### Do this
Take the listing from its first line through the line containing "177L8 113L0 114V189L22", switch every "crop field" to "farm plot", and write those lines out again with everything else unchanged.

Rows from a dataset
* BEGIN *

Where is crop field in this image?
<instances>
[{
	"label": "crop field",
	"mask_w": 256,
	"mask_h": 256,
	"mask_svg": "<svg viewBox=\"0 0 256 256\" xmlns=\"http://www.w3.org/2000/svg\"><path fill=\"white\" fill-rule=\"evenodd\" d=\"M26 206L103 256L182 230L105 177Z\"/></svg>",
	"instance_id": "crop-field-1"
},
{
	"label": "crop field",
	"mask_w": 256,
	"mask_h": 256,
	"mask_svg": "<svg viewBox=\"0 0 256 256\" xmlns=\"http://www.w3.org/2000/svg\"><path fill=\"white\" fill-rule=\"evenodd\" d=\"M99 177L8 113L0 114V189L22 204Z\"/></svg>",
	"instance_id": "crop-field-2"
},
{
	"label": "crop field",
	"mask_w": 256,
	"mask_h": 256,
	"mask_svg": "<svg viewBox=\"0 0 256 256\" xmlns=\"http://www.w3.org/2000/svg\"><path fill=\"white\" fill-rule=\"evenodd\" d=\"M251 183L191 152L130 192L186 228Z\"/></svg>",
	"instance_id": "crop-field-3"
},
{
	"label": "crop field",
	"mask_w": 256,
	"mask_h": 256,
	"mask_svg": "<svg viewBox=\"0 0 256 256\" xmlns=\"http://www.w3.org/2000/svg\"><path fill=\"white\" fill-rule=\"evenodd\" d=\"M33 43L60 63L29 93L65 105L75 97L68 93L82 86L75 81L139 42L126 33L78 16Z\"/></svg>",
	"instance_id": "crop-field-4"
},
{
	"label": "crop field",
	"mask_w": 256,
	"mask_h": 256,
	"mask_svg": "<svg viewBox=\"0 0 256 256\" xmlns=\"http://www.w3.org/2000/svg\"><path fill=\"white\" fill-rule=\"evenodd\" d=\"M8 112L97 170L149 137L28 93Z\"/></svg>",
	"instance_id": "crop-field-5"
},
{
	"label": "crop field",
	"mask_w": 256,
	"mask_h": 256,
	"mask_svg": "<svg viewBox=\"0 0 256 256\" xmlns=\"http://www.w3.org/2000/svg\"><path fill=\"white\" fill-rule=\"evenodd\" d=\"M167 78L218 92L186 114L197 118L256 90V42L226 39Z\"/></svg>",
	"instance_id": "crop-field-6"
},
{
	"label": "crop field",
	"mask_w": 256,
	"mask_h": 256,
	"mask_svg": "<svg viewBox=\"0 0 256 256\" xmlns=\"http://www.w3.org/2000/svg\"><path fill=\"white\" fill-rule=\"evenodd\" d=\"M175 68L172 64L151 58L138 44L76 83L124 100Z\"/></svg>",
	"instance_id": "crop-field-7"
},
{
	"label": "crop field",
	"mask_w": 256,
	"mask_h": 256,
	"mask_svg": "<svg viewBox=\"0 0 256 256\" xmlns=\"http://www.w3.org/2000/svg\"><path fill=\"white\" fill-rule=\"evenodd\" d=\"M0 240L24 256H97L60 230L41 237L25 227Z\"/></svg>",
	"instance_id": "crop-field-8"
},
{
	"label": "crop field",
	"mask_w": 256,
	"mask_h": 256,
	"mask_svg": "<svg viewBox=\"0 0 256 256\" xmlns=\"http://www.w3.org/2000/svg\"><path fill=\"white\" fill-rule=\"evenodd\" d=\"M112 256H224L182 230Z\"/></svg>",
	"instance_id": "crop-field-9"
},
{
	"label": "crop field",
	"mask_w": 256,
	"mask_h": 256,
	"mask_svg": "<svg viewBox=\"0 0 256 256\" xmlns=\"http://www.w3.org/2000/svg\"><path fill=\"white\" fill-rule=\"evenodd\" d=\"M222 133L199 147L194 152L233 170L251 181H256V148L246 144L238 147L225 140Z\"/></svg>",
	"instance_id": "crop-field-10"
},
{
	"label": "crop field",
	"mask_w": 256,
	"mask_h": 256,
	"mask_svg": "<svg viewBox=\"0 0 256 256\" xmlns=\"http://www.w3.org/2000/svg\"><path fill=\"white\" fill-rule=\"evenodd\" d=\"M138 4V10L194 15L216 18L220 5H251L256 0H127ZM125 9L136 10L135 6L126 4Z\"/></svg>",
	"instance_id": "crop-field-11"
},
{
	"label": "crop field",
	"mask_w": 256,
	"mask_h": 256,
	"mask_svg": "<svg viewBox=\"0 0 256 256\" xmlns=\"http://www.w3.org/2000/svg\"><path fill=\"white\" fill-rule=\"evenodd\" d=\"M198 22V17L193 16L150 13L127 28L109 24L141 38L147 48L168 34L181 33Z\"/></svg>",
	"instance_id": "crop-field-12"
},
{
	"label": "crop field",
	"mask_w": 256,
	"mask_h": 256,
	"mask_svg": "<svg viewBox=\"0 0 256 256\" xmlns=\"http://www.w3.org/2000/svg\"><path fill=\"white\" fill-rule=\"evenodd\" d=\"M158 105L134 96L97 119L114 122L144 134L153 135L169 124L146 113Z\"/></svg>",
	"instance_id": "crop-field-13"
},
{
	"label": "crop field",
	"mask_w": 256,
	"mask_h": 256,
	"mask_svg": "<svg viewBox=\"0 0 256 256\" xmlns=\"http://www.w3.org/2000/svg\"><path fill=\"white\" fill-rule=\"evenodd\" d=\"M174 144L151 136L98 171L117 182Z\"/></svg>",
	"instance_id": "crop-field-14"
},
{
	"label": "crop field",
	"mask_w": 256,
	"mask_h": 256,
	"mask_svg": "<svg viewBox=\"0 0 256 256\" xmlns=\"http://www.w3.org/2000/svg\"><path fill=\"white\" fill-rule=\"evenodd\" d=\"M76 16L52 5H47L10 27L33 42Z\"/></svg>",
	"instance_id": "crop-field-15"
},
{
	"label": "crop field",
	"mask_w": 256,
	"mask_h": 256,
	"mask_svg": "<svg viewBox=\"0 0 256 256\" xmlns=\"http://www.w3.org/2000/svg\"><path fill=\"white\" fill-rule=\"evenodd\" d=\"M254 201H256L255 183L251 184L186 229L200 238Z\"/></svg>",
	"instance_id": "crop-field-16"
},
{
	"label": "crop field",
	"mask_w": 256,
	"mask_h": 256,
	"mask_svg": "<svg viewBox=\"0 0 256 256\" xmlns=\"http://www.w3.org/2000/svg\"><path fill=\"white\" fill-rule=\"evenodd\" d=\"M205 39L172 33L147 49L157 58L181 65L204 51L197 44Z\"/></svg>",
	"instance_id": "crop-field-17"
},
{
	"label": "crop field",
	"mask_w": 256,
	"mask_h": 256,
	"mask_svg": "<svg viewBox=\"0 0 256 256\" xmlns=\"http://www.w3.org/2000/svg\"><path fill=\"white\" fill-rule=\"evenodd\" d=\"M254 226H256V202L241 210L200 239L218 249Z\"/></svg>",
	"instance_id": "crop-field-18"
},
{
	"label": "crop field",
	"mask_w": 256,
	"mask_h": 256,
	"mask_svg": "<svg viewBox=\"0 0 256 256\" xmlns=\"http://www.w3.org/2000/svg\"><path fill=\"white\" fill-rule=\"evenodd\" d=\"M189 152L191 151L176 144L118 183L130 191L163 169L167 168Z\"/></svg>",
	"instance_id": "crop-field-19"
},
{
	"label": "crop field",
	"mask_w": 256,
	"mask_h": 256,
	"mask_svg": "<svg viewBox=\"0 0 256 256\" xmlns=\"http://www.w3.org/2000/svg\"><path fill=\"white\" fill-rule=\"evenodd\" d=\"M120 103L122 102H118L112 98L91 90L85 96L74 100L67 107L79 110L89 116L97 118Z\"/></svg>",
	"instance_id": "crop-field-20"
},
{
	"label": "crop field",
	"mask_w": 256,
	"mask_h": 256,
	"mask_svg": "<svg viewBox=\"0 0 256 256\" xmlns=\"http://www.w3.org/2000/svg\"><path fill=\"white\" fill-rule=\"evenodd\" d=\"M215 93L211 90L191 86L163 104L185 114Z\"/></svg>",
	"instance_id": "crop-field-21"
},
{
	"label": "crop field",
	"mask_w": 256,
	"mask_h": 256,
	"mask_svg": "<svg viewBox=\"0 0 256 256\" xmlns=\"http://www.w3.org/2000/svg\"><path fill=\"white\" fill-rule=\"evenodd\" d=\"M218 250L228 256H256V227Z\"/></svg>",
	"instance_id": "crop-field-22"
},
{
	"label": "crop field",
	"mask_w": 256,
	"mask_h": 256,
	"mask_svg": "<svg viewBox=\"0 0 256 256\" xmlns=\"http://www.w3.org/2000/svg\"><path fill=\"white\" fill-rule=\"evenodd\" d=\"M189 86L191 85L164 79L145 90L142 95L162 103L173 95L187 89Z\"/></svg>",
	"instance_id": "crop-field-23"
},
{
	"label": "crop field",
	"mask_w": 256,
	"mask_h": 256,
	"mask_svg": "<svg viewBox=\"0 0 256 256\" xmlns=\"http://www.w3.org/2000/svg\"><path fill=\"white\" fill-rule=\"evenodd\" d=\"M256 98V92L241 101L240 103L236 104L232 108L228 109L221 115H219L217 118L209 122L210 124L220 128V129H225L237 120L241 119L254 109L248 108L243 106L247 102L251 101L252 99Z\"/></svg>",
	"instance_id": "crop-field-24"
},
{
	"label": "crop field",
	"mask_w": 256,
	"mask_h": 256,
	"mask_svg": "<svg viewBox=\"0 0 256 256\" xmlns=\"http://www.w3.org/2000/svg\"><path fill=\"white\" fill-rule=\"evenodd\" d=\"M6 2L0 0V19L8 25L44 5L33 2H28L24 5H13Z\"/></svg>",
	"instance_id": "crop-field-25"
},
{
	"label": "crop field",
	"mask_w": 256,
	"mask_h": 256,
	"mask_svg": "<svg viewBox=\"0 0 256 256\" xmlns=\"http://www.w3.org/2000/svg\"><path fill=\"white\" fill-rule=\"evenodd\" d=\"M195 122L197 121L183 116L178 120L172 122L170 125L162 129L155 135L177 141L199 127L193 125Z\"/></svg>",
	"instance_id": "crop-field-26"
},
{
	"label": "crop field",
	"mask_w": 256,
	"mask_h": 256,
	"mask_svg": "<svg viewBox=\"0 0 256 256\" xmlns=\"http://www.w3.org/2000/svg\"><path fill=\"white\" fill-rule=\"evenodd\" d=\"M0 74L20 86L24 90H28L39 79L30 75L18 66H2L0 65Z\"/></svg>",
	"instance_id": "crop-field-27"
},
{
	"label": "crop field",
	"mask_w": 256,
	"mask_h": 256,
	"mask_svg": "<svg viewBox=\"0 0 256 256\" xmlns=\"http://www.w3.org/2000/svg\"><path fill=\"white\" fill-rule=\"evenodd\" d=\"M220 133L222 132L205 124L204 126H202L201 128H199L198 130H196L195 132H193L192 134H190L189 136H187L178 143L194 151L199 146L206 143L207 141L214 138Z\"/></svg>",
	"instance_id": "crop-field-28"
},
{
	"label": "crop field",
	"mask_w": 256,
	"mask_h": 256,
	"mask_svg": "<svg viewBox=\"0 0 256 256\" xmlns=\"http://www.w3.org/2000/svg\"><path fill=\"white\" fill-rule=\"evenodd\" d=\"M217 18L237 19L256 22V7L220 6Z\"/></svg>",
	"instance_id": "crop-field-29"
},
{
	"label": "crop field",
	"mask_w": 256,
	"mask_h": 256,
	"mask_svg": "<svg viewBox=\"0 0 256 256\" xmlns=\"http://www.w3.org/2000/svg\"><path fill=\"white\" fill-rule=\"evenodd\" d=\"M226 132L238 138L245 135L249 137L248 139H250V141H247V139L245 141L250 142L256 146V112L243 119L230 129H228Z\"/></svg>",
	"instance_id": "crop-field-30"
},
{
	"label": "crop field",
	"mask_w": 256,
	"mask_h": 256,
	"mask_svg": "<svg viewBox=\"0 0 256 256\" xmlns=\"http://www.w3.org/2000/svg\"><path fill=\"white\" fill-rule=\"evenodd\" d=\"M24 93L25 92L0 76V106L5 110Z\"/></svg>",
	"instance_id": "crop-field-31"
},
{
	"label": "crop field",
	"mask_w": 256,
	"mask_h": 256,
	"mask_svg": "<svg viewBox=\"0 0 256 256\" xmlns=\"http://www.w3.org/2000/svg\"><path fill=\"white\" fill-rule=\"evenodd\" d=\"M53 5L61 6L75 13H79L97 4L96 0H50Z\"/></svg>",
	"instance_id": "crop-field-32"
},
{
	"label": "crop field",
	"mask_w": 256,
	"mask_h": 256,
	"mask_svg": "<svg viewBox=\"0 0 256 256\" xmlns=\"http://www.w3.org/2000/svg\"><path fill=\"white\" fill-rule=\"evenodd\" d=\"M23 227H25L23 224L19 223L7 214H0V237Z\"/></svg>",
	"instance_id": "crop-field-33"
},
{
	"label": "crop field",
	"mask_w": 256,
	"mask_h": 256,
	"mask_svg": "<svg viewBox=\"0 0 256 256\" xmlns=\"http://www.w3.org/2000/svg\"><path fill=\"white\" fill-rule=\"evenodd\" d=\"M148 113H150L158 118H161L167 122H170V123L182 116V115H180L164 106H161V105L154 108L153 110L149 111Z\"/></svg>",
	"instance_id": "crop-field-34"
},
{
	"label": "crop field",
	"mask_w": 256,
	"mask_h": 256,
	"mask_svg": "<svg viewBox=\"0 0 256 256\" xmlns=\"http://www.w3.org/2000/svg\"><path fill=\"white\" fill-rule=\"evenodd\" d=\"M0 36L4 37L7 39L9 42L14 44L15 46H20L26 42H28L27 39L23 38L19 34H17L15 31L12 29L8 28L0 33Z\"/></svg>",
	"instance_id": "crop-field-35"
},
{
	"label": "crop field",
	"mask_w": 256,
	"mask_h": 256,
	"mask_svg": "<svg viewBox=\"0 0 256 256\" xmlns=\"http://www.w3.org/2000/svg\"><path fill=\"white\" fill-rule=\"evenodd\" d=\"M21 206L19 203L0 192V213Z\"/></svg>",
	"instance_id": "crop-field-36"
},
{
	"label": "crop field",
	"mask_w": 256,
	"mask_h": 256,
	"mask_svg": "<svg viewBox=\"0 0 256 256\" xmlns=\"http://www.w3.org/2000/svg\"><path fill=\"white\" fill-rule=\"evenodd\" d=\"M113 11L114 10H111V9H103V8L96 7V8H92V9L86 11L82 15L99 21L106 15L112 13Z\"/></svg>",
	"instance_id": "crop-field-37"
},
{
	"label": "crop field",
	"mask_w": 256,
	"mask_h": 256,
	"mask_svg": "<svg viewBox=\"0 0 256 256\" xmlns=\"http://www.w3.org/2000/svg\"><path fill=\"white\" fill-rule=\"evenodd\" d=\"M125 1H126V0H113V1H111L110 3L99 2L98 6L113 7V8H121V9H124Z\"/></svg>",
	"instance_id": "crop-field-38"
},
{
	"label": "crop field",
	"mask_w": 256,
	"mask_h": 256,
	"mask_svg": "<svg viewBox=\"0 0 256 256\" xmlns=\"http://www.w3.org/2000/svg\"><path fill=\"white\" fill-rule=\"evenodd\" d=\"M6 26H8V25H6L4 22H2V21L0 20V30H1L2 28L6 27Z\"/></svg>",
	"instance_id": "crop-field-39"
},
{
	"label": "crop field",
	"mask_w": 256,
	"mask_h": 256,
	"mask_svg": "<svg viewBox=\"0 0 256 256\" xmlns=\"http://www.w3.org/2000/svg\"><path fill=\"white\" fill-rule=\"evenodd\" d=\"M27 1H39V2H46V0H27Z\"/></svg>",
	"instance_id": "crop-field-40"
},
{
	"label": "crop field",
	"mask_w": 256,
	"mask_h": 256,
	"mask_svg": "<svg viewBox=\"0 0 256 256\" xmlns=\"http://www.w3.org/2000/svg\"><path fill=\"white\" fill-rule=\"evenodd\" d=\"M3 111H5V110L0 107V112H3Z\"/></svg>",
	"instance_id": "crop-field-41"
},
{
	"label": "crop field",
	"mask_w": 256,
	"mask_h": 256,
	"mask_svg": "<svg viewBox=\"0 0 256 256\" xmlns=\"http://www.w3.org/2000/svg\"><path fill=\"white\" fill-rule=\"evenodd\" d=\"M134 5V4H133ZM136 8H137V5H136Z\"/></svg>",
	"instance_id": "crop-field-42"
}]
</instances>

* END *

### Reply
Where is farm plot in this image?
<instances>
[{
	"label": "farm plot",
	"mask_w": 256,
	"mask_h": 256,
	"mask_svg": "<svg viewBox=\"0 0 256 256\" xmlns=\"http://www.w3.org/2000/svg\"><path fill=\"white\" fill-rule=\"evenodd\" d=\"M26 206L103 256L182 230L105 177Z\"/></svg>",
	"instance_id": "crop-field-1"
},
{
	"label": "farm plot",
	"mask_w": 256,
	"mask_h": 256,
	"mask_svg": "<svg viewBox=\"0 0 256 256\" xmlns=\"http://www.w3.org/2000/svg\"><path fill=\"white\" fill-rule=\"evenodd\" d=\"M99 177L8 113L0 114V189L22 204Z\"/></svg>",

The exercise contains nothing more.